Cam fabrikasında cehennemi ısının aydınlığında, çorba sırası bekleyen yoksul kalabalığında, teknelerini kıyıya çeken balıkçıların gerilimli kıvrımlarında, toplama kamplarına götürülecek Yahudilerin anlarında, ürkütücü, boğucu fabrika yollarının insanları siluete çeviren girdaplarında ya da İspanyol anarşist Ferrer'ye verilen ölüm cezasına karşı, dünyanın farklı ülkelerinden gelip toplanan devrimcilerin protestosunda onun fırçası var.
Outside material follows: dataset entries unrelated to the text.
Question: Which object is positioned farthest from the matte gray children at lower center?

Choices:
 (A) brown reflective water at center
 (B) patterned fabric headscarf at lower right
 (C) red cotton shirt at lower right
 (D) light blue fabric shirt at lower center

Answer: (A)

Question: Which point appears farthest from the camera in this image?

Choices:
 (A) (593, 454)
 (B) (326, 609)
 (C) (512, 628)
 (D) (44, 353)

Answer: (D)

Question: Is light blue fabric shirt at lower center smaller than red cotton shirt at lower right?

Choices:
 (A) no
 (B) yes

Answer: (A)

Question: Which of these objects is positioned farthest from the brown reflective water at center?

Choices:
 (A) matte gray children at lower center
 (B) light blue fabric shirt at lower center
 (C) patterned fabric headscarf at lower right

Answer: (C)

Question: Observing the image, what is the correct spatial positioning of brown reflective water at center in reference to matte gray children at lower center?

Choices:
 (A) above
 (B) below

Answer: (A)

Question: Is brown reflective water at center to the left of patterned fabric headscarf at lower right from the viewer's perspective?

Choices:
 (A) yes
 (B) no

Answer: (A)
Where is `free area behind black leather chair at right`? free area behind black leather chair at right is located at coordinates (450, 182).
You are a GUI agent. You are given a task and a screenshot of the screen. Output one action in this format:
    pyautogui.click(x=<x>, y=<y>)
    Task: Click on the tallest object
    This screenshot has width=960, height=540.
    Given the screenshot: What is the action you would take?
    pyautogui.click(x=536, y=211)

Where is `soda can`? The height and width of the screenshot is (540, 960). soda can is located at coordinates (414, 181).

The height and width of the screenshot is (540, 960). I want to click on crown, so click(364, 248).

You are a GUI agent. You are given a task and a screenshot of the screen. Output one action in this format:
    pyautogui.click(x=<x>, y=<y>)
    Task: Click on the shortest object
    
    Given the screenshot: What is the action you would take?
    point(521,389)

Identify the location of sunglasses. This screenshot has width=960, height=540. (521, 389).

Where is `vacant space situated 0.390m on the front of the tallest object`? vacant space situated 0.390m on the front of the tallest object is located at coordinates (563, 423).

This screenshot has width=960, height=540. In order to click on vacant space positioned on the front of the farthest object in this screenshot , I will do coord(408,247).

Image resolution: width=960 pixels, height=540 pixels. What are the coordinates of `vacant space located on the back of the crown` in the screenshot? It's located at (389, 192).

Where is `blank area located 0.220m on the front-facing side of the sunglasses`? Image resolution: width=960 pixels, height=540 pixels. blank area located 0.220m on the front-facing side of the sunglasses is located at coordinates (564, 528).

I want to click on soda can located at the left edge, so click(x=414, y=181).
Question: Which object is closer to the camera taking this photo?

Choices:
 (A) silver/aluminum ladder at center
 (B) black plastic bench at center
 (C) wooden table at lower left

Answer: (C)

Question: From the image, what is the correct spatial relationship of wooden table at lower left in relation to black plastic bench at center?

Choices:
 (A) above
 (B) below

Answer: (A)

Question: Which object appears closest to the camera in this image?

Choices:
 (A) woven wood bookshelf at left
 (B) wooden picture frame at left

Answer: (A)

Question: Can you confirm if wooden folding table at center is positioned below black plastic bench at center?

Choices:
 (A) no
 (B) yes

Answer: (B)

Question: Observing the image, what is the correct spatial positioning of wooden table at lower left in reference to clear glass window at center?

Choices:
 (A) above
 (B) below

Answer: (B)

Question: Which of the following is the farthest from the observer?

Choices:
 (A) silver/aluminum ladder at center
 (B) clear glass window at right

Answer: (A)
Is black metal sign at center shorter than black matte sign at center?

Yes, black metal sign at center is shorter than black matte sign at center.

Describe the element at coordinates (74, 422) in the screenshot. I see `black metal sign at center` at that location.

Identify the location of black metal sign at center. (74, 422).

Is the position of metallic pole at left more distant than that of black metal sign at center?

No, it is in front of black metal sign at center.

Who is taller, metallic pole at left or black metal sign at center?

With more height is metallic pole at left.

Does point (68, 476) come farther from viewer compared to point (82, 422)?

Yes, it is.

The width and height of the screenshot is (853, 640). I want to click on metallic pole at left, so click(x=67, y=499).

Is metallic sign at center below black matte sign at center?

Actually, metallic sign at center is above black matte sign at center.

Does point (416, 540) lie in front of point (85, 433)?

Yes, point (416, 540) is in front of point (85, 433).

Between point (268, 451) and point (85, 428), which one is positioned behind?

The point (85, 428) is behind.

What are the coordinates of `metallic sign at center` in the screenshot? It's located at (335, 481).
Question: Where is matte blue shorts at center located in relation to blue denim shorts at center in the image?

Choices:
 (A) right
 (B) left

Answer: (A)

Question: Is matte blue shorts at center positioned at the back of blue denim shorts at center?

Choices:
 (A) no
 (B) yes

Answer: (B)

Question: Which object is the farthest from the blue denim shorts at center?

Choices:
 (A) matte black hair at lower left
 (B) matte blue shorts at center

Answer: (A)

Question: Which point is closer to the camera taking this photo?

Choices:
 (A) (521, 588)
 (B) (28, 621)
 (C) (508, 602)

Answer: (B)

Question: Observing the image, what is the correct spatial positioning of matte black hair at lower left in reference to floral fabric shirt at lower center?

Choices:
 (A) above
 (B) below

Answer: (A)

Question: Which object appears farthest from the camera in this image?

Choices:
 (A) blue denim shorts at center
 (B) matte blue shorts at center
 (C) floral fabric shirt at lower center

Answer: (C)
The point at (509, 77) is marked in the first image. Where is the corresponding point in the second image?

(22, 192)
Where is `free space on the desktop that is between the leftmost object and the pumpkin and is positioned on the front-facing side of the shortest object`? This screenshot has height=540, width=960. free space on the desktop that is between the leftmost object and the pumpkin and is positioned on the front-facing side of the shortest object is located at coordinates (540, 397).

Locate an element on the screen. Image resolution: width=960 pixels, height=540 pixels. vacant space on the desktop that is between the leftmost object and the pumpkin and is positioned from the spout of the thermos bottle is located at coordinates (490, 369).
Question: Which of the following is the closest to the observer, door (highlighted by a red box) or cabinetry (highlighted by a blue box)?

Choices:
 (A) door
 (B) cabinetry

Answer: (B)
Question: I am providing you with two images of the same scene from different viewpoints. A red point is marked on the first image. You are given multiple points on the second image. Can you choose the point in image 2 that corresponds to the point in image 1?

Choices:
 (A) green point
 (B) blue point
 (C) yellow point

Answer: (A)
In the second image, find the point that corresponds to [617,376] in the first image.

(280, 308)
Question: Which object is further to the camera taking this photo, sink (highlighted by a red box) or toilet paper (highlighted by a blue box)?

Adler, Yahudi bir ailenin çocuğudur. Ancak, eserlerinde bu inancın handiyse hiçbir simgesi, işareti bulunmaz. Fakat, Paris’i ele geçiren faşistler, Yahudi sanatçıların eserlerini sergileme yasağını getirince, protesto etmek için Salon des Artistes Français'den istifa etti. 29 Mart 1944'te, açık alanlar Yahudilere yasakken, bir bahçede resim yaptıkları için karısıyla birlikte tutuklandı.
Paris'te, Yahudiler için bir toplama kampı haline getirilmiş olan Rue de Picpus'taki Rothschild Vakfı Hastanesinde tutuldular.
Amélie Lavin, Vincent Chambarlhac ve Bertrand Tillier’in ortaklaşa yazdıkları kitapta kimi eleştirmenler onda acılı mizahı, kimi izlenimciliği veya tunç ve ışıltılı renklerinde hareketin sisliliğini görüyor.
Adler hayli zamandır unutuldu.
2000’li yılların ortalarında onun için açılmaya başlanan görkemli sergiler, 2019-2020 sezonunda Paris’te Musée d'Art et d'Histoire du Judaïsme / Yahudilik Sanat ve Tarih Müzesi'ndeki (MAHJ) kapsamlı sergiyle zirveye ulaştı ve hak ettiği ilgiyi yeniden görmeye başladı.